これは一部の海外リアクション系YouTuberだけの問題ではありません。これはプラットフォームが抱える構造的な課題と言えます。少量の申請であれば個別の異議申し立てで対処できますが、AIによる大量申請に対してクリエイター個人が取れる即効性のある防衛手段は限られているのが現状です。今回のケースではSNS等で被害を拡散して問題を可視化することや、弁護士を介して委託元の権利者(公式)へ直接アプローチし、一括撤回を求める動きが有効な対抗策として考えられます。
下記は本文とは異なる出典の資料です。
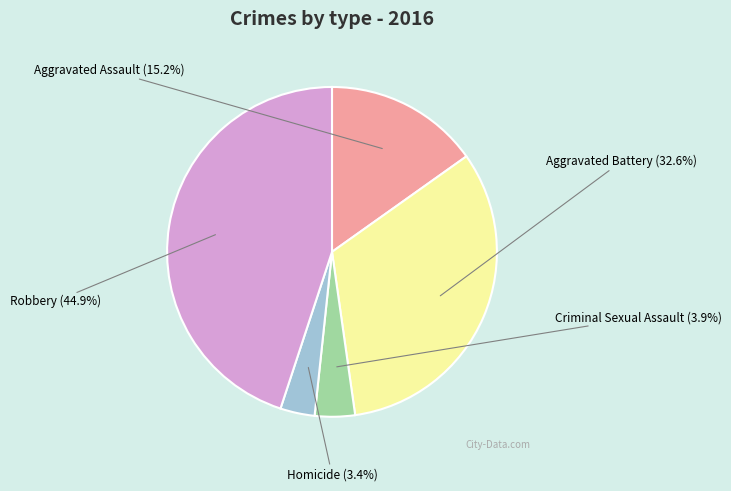

Which has a higher value, Homicide or Aggravated Battery?

Aggravated Battery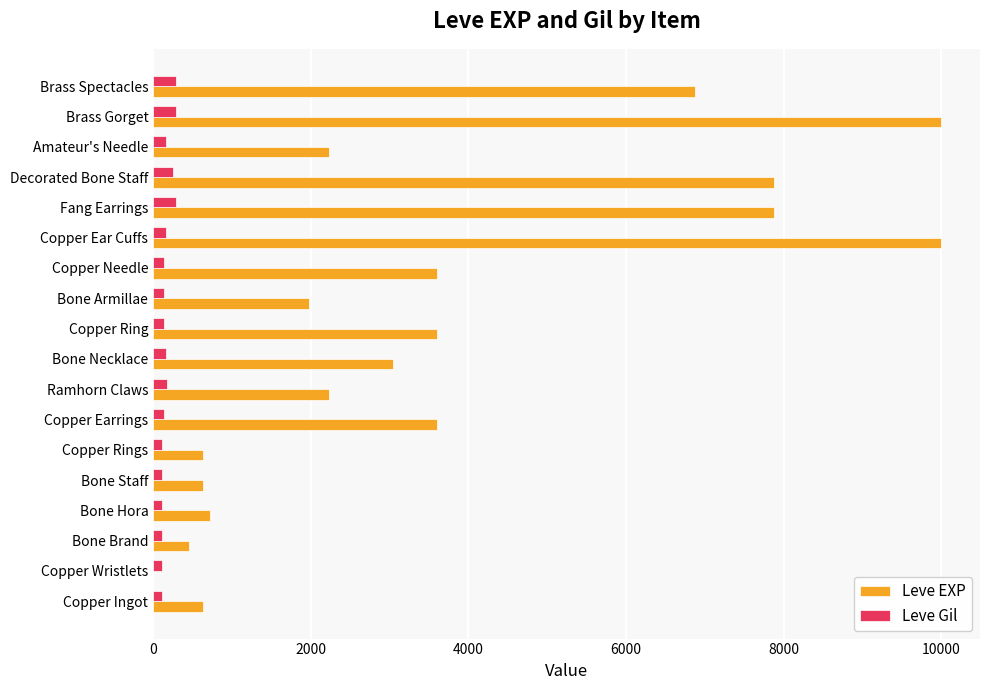

What is the sum of all Leve Gil values?

3029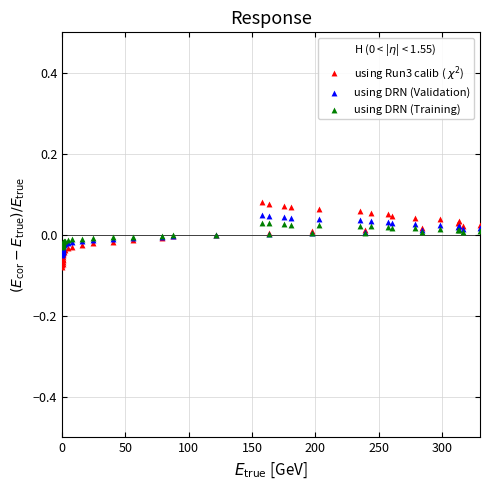

Which series contains the lowest Y value?

using Run3 calib ( $\chi^2$)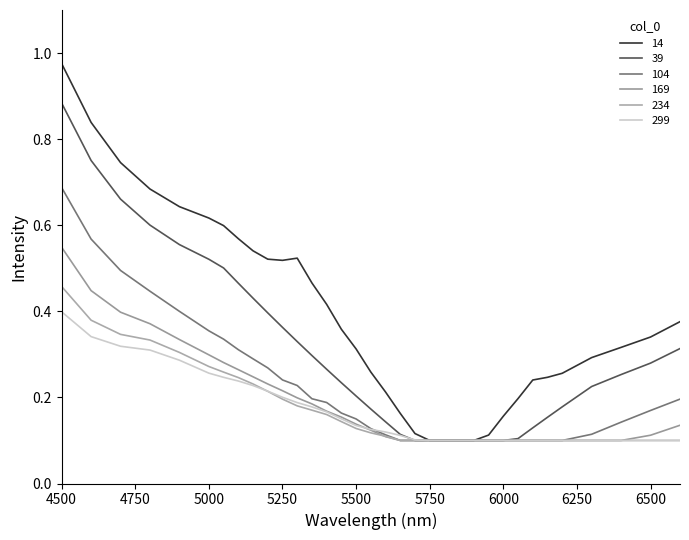

How many lines are shown in the chart?

6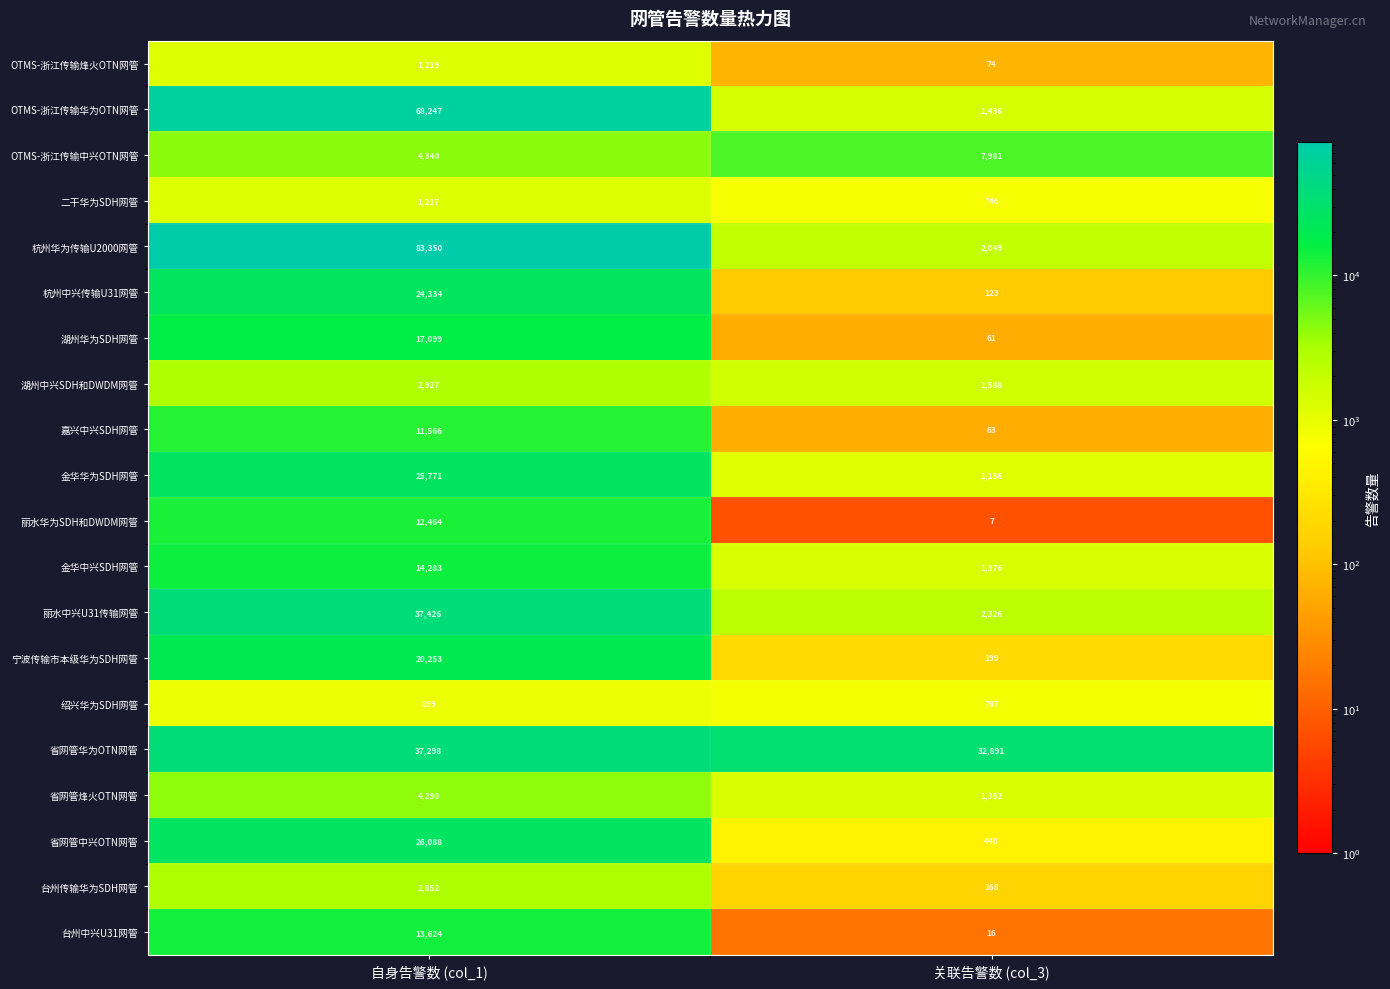

What is the sum of all 杭州华为传输U2000网管 values?

85399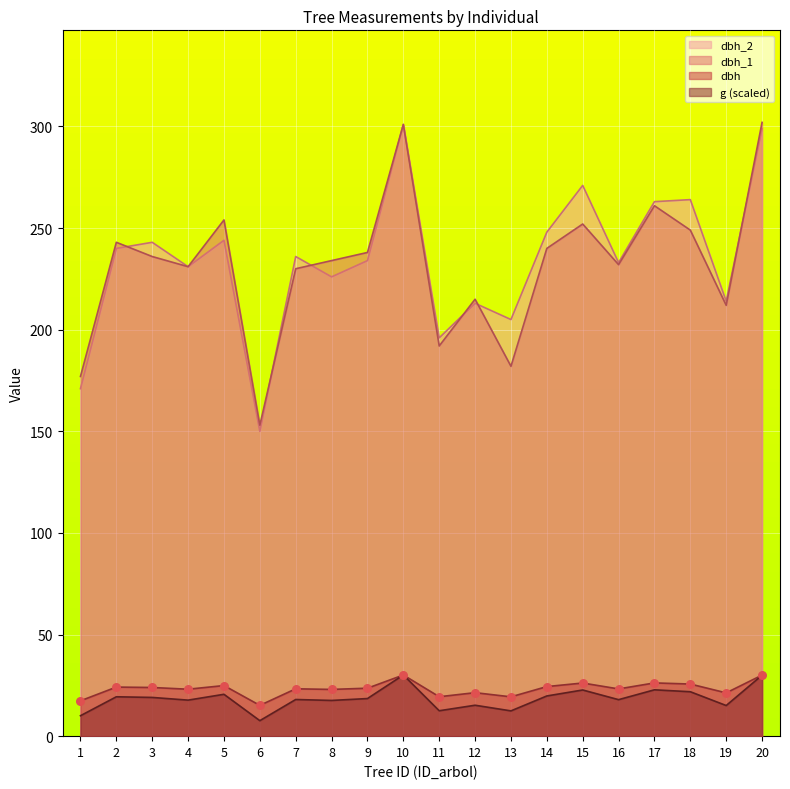

Is the value of dbh at 13 greater than the value of g at 10?

No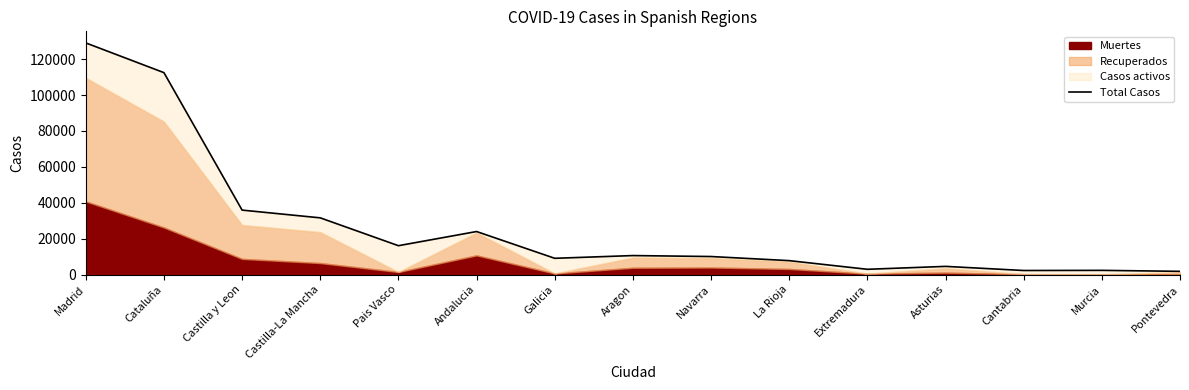

Which label corresponds to the smallest value in the chart?

Pontevedra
過剰申請の問題がある一方で申請自体は権利保護に基づく正当なケースも含まれています。 特に日本の著作権法においては、アメリカのような包括的な「フェアユース」の規定が存在しないため、映像を使用したリアクション動画は著作権侵害(無許諾利用)と判断されるリスクが高いと指摘されています。クリエイター側も自身の投稿内容や権利関係を改めて再精査することが求められます。

【補足:なりすまし申請との違いについて】

なお今回のケースとは別に権利者と無関係の第三者が「なりすまし」で虚偽の著作権侵害を申し立てるという詐欺的な手口も存在します。こちらは今回の話とは性質が異なるのでまた別の機会に触れたいと思います。